Whales Offload DOGE Amid Market Downturn

The recent crypto market decline has spurred aggressive sell-offs by Dogecoin whales. Reports indicate 1.32 billion DOGE tokens (worth ~$190 million) were dumped in just two days. Analyst Ali Martinez highlights that whales—holding 1 million+ DOGE—control 47% of circulating supply (70.5 billion tokens). Their concentrated ownership magnifies their impact on price movements, and sustained selling could deepen DOGE’s decline.

Key Concerns:

👉 Why are Dogecoin whales selling?

Dogecoin ETP Launch Fails to Lift Sentiment

Despite the bearish trend, Dogecoin gained attention with the launch of its Exchange-Traded Product (ETP) by 21Shares on April 9, 2025. Listed on the SIX Swiss Exchange (ticker: DOGE), the ETP offers institutional and retail investors regulated exposure to DOGE via a physically backed structure. However, DOGE’s price remains stagnant at $0.14, suggesting muted market enthusiasm.

Analyst Insights:

Future Outlook: Can DOGE Rebound?

Dogecoin’s trajectory hinges on two factors:

  1. Whale activity: Continued offloading may prolong price suppression.
  2. Market-wide recovery: A broader crypto rally could reignite DOGE’s value.

Potential Catalysts:

FAQ Section

1. Why did Dogecoin drop to $0.13?

The price decline stems from whales selling $190M in DOGE combined with a broader crypto market slump.

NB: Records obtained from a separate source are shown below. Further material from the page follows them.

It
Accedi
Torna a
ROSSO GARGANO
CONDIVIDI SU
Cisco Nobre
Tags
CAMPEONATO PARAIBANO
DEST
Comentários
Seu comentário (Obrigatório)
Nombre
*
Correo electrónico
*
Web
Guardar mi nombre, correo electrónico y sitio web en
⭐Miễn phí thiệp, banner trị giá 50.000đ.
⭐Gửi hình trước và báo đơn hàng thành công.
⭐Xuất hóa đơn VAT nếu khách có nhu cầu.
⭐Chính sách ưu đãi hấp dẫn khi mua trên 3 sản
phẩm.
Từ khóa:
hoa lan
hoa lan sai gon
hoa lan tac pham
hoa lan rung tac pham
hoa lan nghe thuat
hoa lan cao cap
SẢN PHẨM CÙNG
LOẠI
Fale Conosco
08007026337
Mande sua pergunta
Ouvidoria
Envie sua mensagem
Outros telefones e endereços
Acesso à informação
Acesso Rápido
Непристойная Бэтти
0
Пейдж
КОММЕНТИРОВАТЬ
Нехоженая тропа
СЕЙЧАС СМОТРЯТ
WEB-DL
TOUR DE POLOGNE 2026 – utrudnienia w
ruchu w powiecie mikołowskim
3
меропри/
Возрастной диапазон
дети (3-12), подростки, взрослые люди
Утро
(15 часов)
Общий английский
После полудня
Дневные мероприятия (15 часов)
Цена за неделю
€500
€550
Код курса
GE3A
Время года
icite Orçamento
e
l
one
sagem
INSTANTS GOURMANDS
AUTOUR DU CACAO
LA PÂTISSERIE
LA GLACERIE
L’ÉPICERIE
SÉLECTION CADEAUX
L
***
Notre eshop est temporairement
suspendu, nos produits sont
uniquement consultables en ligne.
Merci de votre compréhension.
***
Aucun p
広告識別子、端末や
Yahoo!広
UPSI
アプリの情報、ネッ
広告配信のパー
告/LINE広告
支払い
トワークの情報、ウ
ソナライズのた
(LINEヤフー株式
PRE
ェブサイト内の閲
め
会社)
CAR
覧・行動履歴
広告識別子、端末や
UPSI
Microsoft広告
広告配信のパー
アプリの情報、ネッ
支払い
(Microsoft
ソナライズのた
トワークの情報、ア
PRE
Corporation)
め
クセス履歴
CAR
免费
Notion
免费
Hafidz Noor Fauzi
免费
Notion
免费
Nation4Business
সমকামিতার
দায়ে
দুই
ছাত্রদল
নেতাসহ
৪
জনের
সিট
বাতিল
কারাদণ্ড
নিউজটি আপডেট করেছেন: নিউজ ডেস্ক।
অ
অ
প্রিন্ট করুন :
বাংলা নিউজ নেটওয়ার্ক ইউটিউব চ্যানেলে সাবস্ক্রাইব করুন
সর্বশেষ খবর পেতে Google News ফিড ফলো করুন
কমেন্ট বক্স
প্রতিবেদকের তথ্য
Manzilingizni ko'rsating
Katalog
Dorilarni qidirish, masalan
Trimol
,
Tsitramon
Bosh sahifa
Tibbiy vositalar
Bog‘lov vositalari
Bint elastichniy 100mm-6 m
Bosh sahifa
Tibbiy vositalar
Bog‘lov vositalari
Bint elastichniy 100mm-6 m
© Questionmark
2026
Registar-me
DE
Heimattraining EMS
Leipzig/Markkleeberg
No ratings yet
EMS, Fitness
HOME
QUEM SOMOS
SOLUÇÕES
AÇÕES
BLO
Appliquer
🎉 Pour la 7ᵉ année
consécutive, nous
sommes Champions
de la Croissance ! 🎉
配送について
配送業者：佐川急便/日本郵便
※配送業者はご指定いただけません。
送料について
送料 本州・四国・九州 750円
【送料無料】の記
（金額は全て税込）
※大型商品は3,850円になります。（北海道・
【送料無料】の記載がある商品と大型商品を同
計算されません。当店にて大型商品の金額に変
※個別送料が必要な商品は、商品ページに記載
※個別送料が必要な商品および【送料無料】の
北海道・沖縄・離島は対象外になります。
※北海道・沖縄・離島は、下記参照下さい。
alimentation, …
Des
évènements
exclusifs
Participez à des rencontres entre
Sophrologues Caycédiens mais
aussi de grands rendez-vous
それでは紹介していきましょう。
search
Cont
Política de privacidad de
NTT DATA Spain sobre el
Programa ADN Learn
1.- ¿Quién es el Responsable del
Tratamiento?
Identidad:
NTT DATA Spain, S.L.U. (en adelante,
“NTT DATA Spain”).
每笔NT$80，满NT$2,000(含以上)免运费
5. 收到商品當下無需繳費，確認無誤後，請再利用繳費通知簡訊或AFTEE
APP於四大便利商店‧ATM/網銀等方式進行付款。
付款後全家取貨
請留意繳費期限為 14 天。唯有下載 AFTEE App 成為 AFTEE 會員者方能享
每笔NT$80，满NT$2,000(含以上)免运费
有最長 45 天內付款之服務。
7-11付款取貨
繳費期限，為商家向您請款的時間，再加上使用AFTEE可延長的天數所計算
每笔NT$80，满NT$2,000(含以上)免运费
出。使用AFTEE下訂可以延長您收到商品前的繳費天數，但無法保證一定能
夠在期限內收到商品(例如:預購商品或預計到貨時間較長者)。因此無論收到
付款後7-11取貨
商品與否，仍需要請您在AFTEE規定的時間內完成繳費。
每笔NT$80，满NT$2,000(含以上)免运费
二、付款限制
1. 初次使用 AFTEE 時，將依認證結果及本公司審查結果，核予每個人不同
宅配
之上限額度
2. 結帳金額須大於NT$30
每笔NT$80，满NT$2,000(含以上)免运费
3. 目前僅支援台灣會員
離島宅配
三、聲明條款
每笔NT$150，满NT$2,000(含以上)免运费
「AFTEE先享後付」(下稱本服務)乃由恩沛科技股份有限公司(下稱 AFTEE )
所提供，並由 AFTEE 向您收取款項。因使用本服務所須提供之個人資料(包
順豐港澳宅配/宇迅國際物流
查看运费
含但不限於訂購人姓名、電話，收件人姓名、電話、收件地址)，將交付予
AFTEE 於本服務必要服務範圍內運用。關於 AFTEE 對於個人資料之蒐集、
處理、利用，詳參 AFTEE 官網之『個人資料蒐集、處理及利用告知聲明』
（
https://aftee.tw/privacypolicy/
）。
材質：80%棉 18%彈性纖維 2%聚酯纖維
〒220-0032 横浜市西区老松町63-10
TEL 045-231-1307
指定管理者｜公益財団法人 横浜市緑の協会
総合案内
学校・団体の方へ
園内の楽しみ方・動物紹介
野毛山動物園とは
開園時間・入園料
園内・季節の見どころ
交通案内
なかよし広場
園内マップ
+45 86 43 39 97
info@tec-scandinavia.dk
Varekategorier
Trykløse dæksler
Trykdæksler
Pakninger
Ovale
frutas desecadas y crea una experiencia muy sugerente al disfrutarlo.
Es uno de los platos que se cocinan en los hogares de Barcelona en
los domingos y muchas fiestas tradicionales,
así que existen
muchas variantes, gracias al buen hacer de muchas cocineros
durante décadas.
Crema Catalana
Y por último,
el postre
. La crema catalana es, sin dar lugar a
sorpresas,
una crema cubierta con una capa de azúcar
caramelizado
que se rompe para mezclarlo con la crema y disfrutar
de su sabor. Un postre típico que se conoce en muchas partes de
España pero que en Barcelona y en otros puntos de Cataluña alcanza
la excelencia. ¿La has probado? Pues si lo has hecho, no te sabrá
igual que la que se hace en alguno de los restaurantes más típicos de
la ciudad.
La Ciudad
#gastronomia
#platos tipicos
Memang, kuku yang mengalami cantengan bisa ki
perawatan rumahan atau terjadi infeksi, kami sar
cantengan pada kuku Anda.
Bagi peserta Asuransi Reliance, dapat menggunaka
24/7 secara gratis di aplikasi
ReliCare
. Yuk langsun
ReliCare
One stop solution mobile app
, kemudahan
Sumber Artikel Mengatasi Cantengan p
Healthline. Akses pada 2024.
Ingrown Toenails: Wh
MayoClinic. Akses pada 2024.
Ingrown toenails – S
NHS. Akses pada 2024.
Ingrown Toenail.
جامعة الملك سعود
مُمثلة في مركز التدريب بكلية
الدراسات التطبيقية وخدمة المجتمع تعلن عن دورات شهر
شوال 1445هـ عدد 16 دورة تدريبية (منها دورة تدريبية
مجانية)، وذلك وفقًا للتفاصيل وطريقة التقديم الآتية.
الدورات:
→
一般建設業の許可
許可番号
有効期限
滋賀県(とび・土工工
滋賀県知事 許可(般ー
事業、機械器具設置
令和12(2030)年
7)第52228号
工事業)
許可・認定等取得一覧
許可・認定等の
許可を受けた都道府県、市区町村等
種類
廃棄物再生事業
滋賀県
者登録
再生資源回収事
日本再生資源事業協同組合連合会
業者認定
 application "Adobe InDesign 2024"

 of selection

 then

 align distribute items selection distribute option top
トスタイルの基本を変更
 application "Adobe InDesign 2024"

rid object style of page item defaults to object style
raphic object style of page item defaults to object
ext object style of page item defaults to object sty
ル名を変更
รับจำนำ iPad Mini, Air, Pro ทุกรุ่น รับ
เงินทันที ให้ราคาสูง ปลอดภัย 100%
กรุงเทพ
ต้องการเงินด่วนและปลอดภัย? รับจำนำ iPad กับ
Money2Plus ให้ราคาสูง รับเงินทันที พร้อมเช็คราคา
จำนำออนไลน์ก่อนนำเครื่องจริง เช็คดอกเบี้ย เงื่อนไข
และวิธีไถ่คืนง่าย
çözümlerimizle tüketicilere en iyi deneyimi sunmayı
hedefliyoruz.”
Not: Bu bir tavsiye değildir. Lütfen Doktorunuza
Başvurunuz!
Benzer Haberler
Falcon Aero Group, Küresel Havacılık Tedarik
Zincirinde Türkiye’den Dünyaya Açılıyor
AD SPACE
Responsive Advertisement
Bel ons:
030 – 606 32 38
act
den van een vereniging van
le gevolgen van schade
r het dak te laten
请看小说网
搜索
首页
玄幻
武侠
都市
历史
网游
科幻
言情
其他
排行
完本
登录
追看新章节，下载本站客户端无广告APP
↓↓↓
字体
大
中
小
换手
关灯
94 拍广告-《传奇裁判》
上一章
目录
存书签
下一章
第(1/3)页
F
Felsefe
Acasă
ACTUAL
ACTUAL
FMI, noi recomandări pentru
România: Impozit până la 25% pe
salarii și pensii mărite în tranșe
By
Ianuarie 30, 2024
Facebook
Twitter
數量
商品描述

2. What is the Dogecoin ETP?

The 21Shares Dogecoin ETP is a regulated investment product tracking DOGE’s price, listed on the SIX Swiss Exchange.

3. Can a DOGE ETF save the price?

An approved DOGE spot ETF could boost institutional demand, but short-term volatility remains likely.

👉 How to track Dogecoin whale movements?

Conclusion: Navigating Dogecoin’s Volatility

While whale sales and market uncertainty pressure DOGE, long-term prospects—like ETF potential—offer hope. Investors should monitor whale wallets and regulatory developments to gauge recovery chances. For now, caution is advised in this highly speculative asset class.